Les politiques français sont opposés au traité de libre-échange avec le Mercosur. Vous êtes donc d’accord sur ce point ?
Je suis en première ligne contre ce traité au Parlement européen. C’est le fruit d’une politique de décroissance de l’Union européenne qui multiplie les accords de libre-échange, systématiquement au détriment de nos agriculteurs. J’ai promis le patriotisme économique et la sortie de notre agriculture de ces accords de libre-échange. Nous avons perdu 100 000 agriculteurs dans notre pays en dix ans et la situation de concurrence déloyale tue notre agriculture. Il y a une incapacité de l’Europe à comprendre cela, qui promeut un Green Deal, ou « Green deal » qui multiplie les contraintes environnementales. Les libéraux et la droite française ont été les architectes de ces accords en multipliant les compromis. Notre groupe, désormais troisième au Parlement européen, rebat les cartes. Notre travail a déjà conduit à une augmentation des tarifs douaniers de 10 à 35 % pour faire face notamment à ce que font les États-Unis.
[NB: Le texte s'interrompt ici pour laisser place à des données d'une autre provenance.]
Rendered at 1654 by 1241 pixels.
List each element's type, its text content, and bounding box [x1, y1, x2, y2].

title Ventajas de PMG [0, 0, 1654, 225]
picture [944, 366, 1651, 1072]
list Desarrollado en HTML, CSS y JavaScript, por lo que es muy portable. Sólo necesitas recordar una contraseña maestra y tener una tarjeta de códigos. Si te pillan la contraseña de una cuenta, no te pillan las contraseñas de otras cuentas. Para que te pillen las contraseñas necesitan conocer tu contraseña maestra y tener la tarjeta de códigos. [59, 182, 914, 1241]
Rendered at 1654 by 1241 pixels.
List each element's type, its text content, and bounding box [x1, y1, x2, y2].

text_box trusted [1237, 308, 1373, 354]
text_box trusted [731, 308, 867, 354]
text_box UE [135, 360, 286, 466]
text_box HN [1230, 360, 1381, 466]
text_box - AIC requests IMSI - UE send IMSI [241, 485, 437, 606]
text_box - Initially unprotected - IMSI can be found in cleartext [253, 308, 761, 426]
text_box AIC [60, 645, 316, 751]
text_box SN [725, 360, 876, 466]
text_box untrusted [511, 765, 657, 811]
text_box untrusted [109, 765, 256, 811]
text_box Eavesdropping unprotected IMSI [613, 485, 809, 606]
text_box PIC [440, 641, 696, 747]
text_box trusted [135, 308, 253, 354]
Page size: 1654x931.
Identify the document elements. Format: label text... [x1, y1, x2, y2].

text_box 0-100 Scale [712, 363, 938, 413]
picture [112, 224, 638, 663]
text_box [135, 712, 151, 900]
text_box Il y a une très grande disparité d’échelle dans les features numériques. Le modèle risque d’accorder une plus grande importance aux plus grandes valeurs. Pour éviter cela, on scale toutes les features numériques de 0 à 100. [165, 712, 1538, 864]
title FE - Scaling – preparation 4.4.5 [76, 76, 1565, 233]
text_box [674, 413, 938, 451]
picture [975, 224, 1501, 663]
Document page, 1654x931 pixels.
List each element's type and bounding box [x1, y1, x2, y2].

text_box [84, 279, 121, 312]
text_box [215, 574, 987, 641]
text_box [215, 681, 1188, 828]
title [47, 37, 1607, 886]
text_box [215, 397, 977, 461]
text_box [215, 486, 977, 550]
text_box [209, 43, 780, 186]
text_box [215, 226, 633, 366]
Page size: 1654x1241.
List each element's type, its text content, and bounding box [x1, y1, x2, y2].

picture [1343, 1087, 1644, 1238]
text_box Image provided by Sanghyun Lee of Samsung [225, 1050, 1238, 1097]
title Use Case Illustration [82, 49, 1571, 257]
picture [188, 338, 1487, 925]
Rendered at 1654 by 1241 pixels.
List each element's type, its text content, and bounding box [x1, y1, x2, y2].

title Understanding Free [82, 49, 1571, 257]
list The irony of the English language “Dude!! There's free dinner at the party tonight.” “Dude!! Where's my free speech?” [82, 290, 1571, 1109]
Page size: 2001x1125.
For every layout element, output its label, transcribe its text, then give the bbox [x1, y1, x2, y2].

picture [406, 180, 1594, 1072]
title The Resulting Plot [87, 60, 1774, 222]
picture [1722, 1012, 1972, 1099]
L’actualité du RN est aussi judiciaire avec l’affaire dite des « assistants parlementaires » et les réquisitions vous paraissent lourdes et sévères. Jusqu’où irez-vous ?
Ce sont les réquisitions d’un procureur que je considère comme partial. Nous ferons appel. L’objectif est de tuer le Rassemblement national et sa candidate, Marine Le Pen, en vue de la prochaine élection présidentielle. Il s’agit également de compromettre l’état de nos finances. Ces réquisitions politiques semblent totalement disproportionnées, y compris pour tous ceux qui ont signé notre pétition en ligne. Nous avons déjà enregistré 250 000 signatures. Je répète que cette épreuve n’est ni celle d’emplois fictifs, ni celle d’un quelconque enrichissement personnel. Nous parlons d’un désaccord administratif. (Marine Le Pen est poursuivie pour détournement de fonds publics et complicité, NDLR).
N’avez-vous pas peur, vous qui réclamez toujours la stricte application des peines, de discréditer la Justice avec ce discours ?
Nous ne mettons aucune pression sur la Justice. Beaucoup de Français sont indignés et il est normal qu’ils le disent. La justice est très indulgente avec de nombreux délinquants et ne l’est pas du tout avec nous. Ces réquisitions me paraissent étranges et peu sincères. Dangereux même, car priver Marine Le Pen de l’accès au suffrage universel créerait un trouble à l’ordre public.
Serez-vous le plan B en cas d’inéligibilité avérée ?
Nous n’y pensons pas. Nous sommes certains que nous serons entendus et que les réquisitions ne seront pas suivies. Quant à moi, je n’y pense pas. Je suis aux côtés de Marine Le Pen. Elle connaît ma loyauté et ma fidélité.